Define $$T: C[0,1] \rightarrow C[0,1]$$ as
$\displaystyle T(f(x))= \int_{0}^{1} \sin(x+y)f(y)dy$, then the dimension of the range space of $T$ is?. Can somebody help me to understand how to approach the problem.
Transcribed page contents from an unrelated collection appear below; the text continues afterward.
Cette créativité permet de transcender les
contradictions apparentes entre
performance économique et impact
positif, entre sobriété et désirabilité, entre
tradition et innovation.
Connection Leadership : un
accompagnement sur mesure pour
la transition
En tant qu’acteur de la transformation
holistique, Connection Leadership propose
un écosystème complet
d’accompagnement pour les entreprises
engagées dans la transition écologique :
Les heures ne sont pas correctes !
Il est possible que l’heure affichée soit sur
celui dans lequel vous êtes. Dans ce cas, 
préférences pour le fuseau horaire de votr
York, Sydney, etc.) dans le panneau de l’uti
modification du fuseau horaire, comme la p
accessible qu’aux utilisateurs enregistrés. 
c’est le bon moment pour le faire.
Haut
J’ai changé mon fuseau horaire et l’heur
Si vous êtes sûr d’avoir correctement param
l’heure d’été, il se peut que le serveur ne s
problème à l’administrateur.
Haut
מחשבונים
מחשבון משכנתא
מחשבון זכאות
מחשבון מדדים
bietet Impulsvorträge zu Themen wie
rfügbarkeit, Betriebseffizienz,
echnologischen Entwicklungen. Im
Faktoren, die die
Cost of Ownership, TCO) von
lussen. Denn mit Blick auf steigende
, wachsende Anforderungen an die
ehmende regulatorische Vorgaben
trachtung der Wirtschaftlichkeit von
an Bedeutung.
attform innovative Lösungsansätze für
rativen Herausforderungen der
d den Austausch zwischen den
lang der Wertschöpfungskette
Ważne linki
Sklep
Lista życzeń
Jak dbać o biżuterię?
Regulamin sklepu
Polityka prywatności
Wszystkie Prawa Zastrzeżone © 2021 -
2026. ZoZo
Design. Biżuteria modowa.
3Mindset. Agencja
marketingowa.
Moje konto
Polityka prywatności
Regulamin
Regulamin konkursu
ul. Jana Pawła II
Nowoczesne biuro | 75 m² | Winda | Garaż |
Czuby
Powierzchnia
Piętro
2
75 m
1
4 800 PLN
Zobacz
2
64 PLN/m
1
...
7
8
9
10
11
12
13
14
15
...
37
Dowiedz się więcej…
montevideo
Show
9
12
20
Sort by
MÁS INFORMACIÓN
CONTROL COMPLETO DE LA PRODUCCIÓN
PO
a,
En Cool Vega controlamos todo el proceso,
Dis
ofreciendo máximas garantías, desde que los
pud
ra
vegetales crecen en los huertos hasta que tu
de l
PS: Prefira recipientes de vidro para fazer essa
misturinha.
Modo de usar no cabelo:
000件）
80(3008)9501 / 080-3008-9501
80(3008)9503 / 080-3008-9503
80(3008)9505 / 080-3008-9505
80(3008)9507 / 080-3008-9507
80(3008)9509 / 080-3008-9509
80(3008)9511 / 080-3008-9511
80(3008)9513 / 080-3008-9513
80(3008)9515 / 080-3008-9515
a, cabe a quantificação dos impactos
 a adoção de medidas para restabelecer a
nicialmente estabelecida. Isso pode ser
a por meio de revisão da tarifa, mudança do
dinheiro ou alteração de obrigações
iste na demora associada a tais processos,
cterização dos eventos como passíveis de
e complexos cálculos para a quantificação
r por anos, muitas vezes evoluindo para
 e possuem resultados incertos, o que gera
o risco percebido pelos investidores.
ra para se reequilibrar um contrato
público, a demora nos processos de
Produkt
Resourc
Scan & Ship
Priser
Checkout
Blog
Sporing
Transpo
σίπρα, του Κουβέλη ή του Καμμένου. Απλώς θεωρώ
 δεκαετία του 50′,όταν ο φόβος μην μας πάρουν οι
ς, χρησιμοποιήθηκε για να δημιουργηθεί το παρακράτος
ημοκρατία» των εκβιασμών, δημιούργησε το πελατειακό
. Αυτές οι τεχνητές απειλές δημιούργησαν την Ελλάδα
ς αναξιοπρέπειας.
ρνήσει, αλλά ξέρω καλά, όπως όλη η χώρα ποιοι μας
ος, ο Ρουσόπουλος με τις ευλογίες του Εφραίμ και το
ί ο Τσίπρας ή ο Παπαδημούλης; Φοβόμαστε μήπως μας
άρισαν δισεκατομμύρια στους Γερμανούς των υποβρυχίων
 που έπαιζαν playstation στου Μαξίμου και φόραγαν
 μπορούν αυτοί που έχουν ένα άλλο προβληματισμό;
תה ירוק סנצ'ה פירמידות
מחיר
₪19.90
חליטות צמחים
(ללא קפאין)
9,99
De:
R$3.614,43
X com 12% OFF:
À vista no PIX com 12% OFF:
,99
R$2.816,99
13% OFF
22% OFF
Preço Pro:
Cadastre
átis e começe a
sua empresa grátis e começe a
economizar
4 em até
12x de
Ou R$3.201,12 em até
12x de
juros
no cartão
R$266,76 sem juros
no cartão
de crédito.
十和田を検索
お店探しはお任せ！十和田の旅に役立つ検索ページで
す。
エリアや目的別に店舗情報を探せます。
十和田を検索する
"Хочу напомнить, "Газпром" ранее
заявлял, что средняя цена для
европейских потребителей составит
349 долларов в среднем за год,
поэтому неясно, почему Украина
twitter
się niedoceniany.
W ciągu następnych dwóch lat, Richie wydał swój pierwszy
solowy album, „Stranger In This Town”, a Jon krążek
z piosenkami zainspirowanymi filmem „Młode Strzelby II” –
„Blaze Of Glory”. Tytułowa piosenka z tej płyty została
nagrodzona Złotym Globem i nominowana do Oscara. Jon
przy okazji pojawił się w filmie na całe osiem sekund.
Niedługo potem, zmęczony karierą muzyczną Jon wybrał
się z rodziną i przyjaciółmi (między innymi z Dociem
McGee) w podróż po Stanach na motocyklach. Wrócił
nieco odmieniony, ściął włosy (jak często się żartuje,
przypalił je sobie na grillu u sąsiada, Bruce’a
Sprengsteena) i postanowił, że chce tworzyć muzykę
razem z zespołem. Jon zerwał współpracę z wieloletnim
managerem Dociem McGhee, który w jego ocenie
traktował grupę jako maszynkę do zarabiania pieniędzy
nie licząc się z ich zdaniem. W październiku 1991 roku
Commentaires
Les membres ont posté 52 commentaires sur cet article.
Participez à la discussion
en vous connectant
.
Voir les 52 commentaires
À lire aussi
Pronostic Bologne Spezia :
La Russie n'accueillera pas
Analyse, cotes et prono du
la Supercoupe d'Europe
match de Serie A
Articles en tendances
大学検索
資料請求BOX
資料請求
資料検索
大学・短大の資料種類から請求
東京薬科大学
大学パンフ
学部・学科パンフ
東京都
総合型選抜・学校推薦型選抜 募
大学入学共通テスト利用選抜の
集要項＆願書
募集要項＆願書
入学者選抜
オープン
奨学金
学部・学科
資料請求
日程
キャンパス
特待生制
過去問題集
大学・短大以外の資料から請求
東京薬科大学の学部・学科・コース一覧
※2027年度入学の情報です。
If it would have been a finite dimensional space i would have found out the nullity and then substracted it from the dimension of the domain but here this is not the case
On
You have $$ \sin(x+y)=\sin x\,\cos y+ \cos x\,\sin y. $$ So $$ Tf(x)=\left(\int_0^1\cos y\,f(y)\,dy\right)\,\sin x+\left(\int_0^1\sin y\,f(y)\,dy\right)\,\cos x. $$ Thus $Tf$ is a linear combination of the two functions $\sin x$ and $\cos x$, and its range has dimension $2$.
On
Since
$\sin (x + y) = (\sin x) (\cos y) + (\cos x) (\sin y), \tag 1$
we have, for any $f(x) \in C[0, 1]$,
$T(f(x)) = \displaystyle \int_0^1 (\sin (x + y))f(y)\; dy = \int_0^1 (\sin x) (\cos y)f(y)\;dy + \int_0^1 (\cos x) (\sin y)f(y)\;dy$ $= \displaystyle \sin x \int_0^1 (\cos y)f(y)\;dy + \cos x \int_0^1 (\sin y)f(y)\;dy, \tag 2$
which shows that
$\dim \text{Range}(T) \le 2; \tag 3$
since $\cos x$ and $\sin x$ are linearly independent, it is easy to see that equality must hold in (3), since there exist $g, h \in C[0, 1]$ with
$\displaystyle \int_0^1 (\cos y) g(y) \ne 0, \; \int_0^1 (\sin y) g(y) = 0, \tag{4}$
and
$\displaystyle \int_0^1 (\cos y) h(y) = 0, \; \int_0^1 (\sin y) h(y) \ne 0. \tag{5}$
Hint: \begin{align} \int^1_0 \sin(x+y)y^n\ dy =&\ \int^1_0 \sin(x)\cos(y) y^n+\cos(x)\sin(y)y^n\ dy \\ =&\ \left(\int^1_0y^n\cos y\ dy\right)\sin x+\left(\int^1_0 y^n \sin y\ dy \right) \cos(x) \end{align}
So...the dimension of the range is finite.